Statement von WDR-Redakteurin Corinna Liedtke

Das freiwillige Jahr

Statement von WDR-Redakteurin Corinna Liedtke

FilmMittwoch im Ersten, 27. Mai 2020, um 20.15 Uhr

Corinna Liedtke
© WDR

Ein Freiwilliges Soziales Jahr ist ein aufregender Schritt für junge Erwachsene – ein Abenteuer jenseits des bekannten Alltags, ein erstes Ausprobieren von Selbstständigkeit und das bewusste Loslösen vom Elternhaus. Für Urs und seine Tochter ist Jettes bevorstehende Abreise nach Costa Rica jedoch der Auslöser für die Zuspitzung eines schon länger schwelenden Konflikts. Kurzerhand haut Jette mit ihrem Freund Mario vom Flughafen ab und verpasst ihren Flug. Während Urs einerseits fassungslos und doch stoisch dabei ist, einen neuen Flug zu buchen, bleibt der Film zugleich auch bei Jette und ihrem emotionalen Dilemma. Zerrissen zwischen ihrer ersten großen Liebe und den Wünschen ihres Vaters scheint Jette nicht zu wissen, was sie selbst möchte.

Zu den intensivsten zwischenmenschlichen Erfahrungen gehören die Beziehungen zu unseren Eltern, unseren Kindern, aber auch zur ersten großen Liebe. Der Film thematisiert genau dieses Spannungsverhältnis. Urs möchte nur das Beste für seine Tochter. Während er seine ungelebten Träume auf sie projiziert, ist sie nicht fähig, eigene Entscheidungen zu fällen und sich gegen die Erwartungen des Vaters aufzulehnen.

Der Universalität der erzählten Emotionen kann man sich nicht entziehen. Wieviel Einfluss können und sollen Eltern auf den Lebensweg ihrer Kinder nehmen? Wie können junge Erwachsene herausfinden, was sie selbst wollen, wenn sie gefangen in permanenten Erwartungen anderer sind? Herausragend ist die darstellerische Leistung von Maj-Britt Klenke, die in ihrer ersten großen Fernsehrolle Jette spielt. Ihre große, aber gänzlich unaufdringliche Präsenz trägt den Film und lässt sie zum vielschichtigen Spiegel der Gefühle ihrer Generation werden. Eine Generation, die entgegen ihrem Ruf vielleicht doch genaue Vorstellungen davon hat, wie sie sich von ihren Eltern löst und dies auch tut – in ihrem eigenen Tempo.
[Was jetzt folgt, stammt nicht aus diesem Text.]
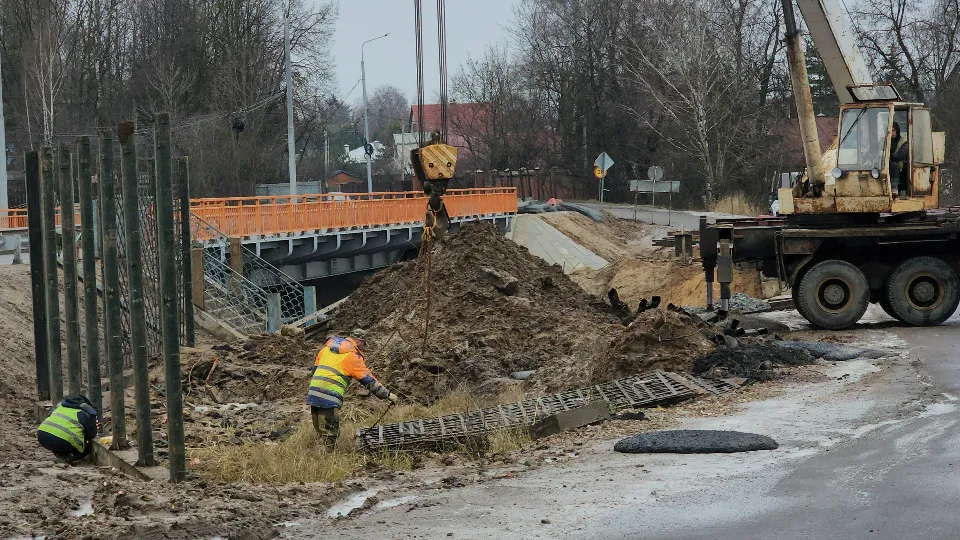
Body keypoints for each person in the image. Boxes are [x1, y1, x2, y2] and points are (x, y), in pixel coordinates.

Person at [306, 333, 397, 450]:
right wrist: (387, 395)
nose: (363, 348)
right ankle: (327, 458)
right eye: (363, 344)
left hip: (313, 393)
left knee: (320, 428)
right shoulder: (353, 357)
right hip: (330, 395)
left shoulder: (325, 349)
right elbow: (369, 381)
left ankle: (318, 455)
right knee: (330, 432)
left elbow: (314, 370)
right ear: (359, 341)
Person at [37, 395, 99, 464]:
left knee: (58, 440)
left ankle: (60, 455)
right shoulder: (83, 413)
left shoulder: (59, 407)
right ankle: (69, 457)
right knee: (87, 442)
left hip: (42, 435)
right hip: (62, 440)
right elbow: (92, 434)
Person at [890, 122, 909, 196]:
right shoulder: (884, 140)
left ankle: (894, 187)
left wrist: (889, 156)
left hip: (898, 165)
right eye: (890, 130)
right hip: (884, 164)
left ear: (897, 130)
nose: (892, 132)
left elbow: (899, 156)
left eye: (893, 130)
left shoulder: (903, 141)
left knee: (894, 165)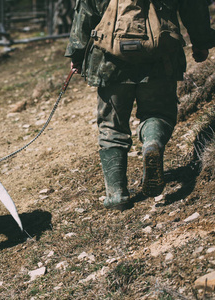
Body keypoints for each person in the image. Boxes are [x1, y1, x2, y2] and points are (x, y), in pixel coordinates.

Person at [65, 0, 215, 210]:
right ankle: (152, 143)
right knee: (159, 113)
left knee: (112, 126)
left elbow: (86, 10)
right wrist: (201, 42)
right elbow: (193, 6)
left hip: (110, 59)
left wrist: (77, 52)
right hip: (161, 57)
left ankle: (116, 194)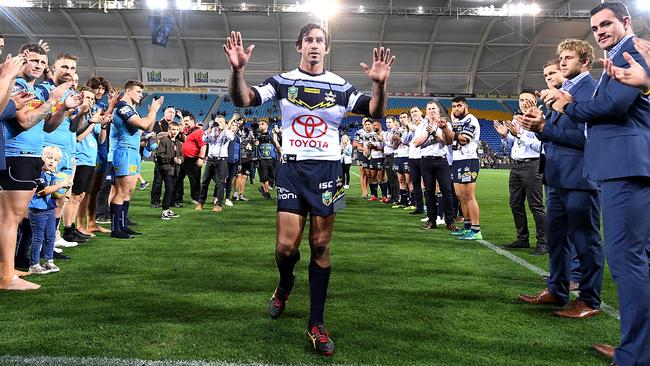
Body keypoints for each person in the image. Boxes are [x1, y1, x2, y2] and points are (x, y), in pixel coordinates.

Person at [223, 23, 394, 356]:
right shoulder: (282, 81)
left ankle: (316, 323)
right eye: (309, 40)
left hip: (329, 170)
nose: (315, 45)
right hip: (292, 168)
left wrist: (380, 85)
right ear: (299, 47)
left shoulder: (341, 86)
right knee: (286, 248)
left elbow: (376, 110)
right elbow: (243, 99)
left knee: (320, 244)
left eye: (320, 41)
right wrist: (237, 70)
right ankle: (286, 283)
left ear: (327, 48)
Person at [540, 3, 650, 364]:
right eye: (596, 26)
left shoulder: (632, 51)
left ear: (626, 22)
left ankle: (636, 353)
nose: (600, 30)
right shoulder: (620, 54)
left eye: (607, 23)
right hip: (622, 166)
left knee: (627, 261)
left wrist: (568, 105)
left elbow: (612, 107)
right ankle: (635, 347)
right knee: (632, 259)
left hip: (626, 167)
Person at [516, 39, 604, 320]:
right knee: (557, 239)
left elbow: (587, 138)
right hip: (556, 177)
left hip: (580, 178)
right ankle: (557, 289)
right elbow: (552, 134)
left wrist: (544, 128)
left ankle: (589, 300)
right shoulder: (563, 90)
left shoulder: (590, 91)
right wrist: (538, 126)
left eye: (568, 58)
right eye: (561, 57)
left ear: (585, 62)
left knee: (586, 242)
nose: (562, 62)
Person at [1, 43, 78, 291]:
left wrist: (63, 108)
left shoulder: (33, 87)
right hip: (17, 156)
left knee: (14, 219)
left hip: (31, 156)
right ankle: (6, 277)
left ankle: (8, 269)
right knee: (9, 220)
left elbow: (47, 126)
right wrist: (53, 101)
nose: (38, 66)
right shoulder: (19, 85)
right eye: (33, 60)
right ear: (23, 60)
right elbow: (24, 122)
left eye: (42, 62)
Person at [494, 90, 546, 255]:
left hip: (533, 165)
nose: (524, 102)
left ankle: (543, 243)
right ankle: (522, 239)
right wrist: (505, 137)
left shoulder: (540, 120)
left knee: (536, 206)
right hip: (516, 166)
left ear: (535, 101)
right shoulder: (516, 119)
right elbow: (513, 145)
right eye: (521, 99)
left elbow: (542, 147)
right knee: (515, 204)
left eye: (528, 100)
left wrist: (519, 136)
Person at [110, 80, 163, 239]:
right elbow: (143, 124)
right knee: (121, 191)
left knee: (129, 191)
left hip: (133, 153)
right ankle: (115, 229)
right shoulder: (123, 107)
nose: (141, 95)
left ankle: (123, 225)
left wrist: (153, 113)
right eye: (138, 92)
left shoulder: (132, 109)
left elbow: (148, 127)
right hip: (125, 151)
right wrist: (153, 111)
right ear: (128, 91)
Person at [412, 101, 456, 231]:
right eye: (429, 109)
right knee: (429, 191)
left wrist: (435, 134)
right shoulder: (421, 126)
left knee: (446, 191)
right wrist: (429, 135)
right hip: (425, 160)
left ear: (438, 111)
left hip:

Der Film nimmt sich immer wieder die notwendige Zeit, Momente nachklingen zu lassen. Dieser alltagsnahe und genaue Blick bei der Inszenierung ist auch für den Mittwochsfilm eine Besonderheit. Ulrich Köhler und Henner Winkler schaffen es, in ihrem leisen Drama nicht zu werten. Aber als Zuschauer*in ertappt man sich dabei, genau dies zu tun.

Es ist nicht nur der erste gemeinsam geschriebene und inszenierte Film von Ulrich Köhler und Henner Winkler, sondern auch der erste Fernsehfilm der Beiden. Ein außerordentlicher Erfolg war die Teilnahme des Fernsehfilms am Filmfestival von Locarno. Dort wurde die Idee konkret, den Film auch ins Kino zu bringen. So kommt er auf vielen Wegen zu seinen Zuschauer*innen – seit Anfang des Jahres war „Das freiwillige Jahr“ im Kino und ist nun im Ersten zur besten Sendezeit sowie in der Mediathek zu sehen.